Scattered here and there were patches of flowers. The gardener, I noticed, had followed his heart — sprinkled a bunch of purple petunias here and pink ones there; thrown a random cluster of chrysanthemums in one corner; dropped a few yellow and white dog flowers along the boundary wall with no particular thought; and planted an assortment of dahlias in one flowerbed. Elsewhere in the park, he had grown a solitary marigold bush and placed a batch of tiny pink, purple and white flowers at its feet as though to give it company.
My dog, by now on the grass, was licking dewdrops off its blades.
But this gardener — an artist actually, inclined as he seemed to be to present the beauty of imperfection — had left one corner untouched. Not out of choice though. In this corner stood a big red silk-cotton tree that seemed determined not to allow even grass to grow under its flowery canopy. The ground below it instead was covered with almost as many flowers as it had on its branches above.
So this is what I did in the park that morning: nothing. And this is what I have been doing in that park every morning since.
My dog and his goofy nose-in-the-flower-bush moment made me realise how much of our time is spent trying to be purposeful, to achieve something, to get somewhere, to be something. And how little of it is spent just being. A pity.

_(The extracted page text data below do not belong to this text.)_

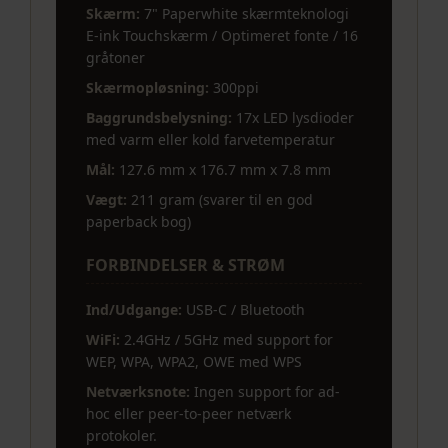
Skærm:
7" Paperwhite skærmteknologi
E-ink Touchskærm / Optimeret fonte / 16
gråtoner
Skærmopløsning:
300ppi
Baggrundsbelysning:
17x LED lysdioder
med varm eller kold farvetemperatur
Mål:
127.6 mm x 176.7 mm x 7.8 mm
Vægt:
211 gram (svarer til en god
paperback bog)
FORBINDELSER & STRØM
Ind/Udgange:
USB-C / Bluetooth
WiFi:
2.4GHz / 5GHz med support for
WEP, WPA, WPA2, OWE med WPS
Netværksnote:
Ingen support for ad-
hoc eller peer-to-peer netværk
protokoler.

The Japanese, I recently discovered, have a word for this wonderfully rejuvenating art of doing nothing. They call it “Boketto”, which literally means “gazing vacantly into the distance without thinking of anything specific”. It is a rejuvenating, destressing exercise. No, “exercise” cannot be the word for it. It is too purposeful a word. Boketto is a rejuvenating, destressing state of being.
I am glad I rediscovered these do-nothing moments. At a time when our world has been rattled in ways we have never encountered before, these mornings have been my window into a universe where all that matters is living in the moment.